The sweat kept pouring down my brow, tiny droplets about the size of Scott Lang in the smallest form of Ant-Man. I was sitting on a fine oakwood table at an outdoor restaurant near the Walt Disney Studios lot. As I sat there, I was staring into the middle distance, pensive at the idea of what I was about to do.
Specifically, I was about to interview Kevin Feige. Arguably the biggest producer in modern Hollywood. Architect of the Marvel Cinematic Universe. Thus, producing the most successful film franchise of all time. A true titan of the industry meeting a flea like me. All of my self doubt and insecurity was coming to the surface.
My reflections stopped dead in their tracks as I looked at the front entrance. There he was. Kevin Feige.

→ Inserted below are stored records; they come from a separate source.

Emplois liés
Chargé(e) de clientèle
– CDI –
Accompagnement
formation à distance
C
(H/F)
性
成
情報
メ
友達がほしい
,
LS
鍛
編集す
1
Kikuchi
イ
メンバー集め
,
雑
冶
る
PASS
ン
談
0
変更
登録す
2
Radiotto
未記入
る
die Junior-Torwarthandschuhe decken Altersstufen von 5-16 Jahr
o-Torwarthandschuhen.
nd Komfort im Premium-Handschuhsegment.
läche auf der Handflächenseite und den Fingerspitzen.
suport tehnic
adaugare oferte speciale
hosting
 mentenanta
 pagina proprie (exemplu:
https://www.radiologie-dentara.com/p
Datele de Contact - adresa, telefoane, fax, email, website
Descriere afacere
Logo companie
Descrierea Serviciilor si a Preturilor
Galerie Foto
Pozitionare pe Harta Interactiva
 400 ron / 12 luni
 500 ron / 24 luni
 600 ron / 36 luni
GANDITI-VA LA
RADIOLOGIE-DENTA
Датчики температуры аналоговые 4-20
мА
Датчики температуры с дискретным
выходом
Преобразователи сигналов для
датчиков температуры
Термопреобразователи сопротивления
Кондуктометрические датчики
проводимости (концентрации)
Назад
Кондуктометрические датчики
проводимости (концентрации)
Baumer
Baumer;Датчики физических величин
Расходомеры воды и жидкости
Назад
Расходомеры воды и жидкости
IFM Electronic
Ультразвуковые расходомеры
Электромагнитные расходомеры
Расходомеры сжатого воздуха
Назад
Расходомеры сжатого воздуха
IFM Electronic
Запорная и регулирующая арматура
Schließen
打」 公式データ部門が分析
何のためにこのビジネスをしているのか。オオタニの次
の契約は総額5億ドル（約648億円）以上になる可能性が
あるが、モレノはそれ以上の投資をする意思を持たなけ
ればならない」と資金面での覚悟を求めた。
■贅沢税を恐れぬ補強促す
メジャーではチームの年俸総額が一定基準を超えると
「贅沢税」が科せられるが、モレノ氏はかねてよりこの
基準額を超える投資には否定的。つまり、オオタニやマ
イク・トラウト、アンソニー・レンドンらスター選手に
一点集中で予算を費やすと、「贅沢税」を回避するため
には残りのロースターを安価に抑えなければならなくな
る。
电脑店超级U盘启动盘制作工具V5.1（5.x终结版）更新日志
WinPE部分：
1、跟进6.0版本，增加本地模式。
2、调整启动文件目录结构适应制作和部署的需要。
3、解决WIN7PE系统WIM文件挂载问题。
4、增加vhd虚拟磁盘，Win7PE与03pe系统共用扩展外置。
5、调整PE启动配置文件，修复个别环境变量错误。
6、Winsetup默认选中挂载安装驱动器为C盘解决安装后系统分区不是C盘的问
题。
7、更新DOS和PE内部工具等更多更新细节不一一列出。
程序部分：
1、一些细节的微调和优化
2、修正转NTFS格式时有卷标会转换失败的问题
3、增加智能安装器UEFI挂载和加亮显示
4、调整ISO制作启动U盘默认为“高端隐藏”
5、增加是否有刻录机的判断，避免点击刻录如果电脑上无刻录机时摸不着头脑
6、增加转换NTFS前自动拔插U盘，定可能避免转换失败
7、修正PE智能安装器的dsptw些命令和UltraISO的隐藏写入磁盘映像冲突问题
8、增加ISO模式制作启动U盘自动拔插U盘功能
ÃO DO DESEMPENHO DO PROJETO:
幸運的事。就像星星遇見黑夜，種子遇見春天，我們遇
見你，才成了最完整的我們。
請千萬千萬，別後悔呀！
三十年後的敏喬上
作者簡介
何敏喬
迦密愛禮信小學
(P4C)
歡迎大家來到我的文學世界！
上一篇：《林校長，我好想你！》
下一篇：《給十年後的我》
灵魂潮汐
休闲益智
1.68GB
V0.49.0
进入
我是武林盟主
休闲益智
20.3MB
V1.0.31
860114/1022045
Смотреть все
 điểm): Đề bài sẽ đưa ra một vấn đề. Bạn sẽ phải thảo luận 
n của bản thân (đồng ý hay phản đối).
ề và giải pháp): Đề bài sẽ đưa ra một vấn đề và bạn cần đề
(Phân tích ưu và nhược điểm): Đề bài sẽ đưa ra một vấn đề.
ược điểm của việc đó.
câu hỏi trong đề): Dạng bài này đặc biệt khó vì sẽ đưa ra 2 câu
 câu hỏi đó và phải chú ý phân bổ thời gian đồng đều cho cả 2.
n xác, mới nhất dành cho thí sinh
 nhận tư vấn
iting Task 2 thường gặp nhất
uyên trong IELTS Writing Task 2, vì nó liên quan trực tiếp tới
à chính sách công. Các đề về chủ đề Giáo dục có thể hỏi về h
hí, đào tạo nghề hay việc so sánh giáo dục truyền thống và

Feige in the flesh. Feigielicious himself. He walked in from the front entrance with his winning smile and bright disposition that made him so endearing. He was wearing his usual attire. A light grey suit jacket hiding a black collared shirt underneath. Above his head the trademark; the baseball cap. This one emblemed with a Marvel logo. So creative. So brave.
As he came to my table, my anxiety suddenly faded. I saw that this God was merely a man. A kind relatable man who just came to answer questions over lunch. We were mortal men, both in love with the roguish fights of super-powered beings with relatable human struggles. The two of us aren’t far off from Spider-Man and Iron Man having a shawarma. Thor and Scott Lang having tacos. Heimdall and Agent Coulson eating matzo soup.
He walked by. I rose to shake his hand. Then, we both sat down. Here it is. The big moment of truth.
Me: “Hi Kevin!”
Me: “What you’ve done with the MCU seems like a lot of hard work. Congrats to you on the success!”
Kevin: “Thanks, I appreciate that.”
Me: “What can you tell us about Phase 4?”
Kevin: “There’s gonna be a lot of great characters and cool new turns along the way.”
Me: “Anything else?”
Our lunch came. We both ate burgers in silence from there on in.
Truly the greatest experience of my life.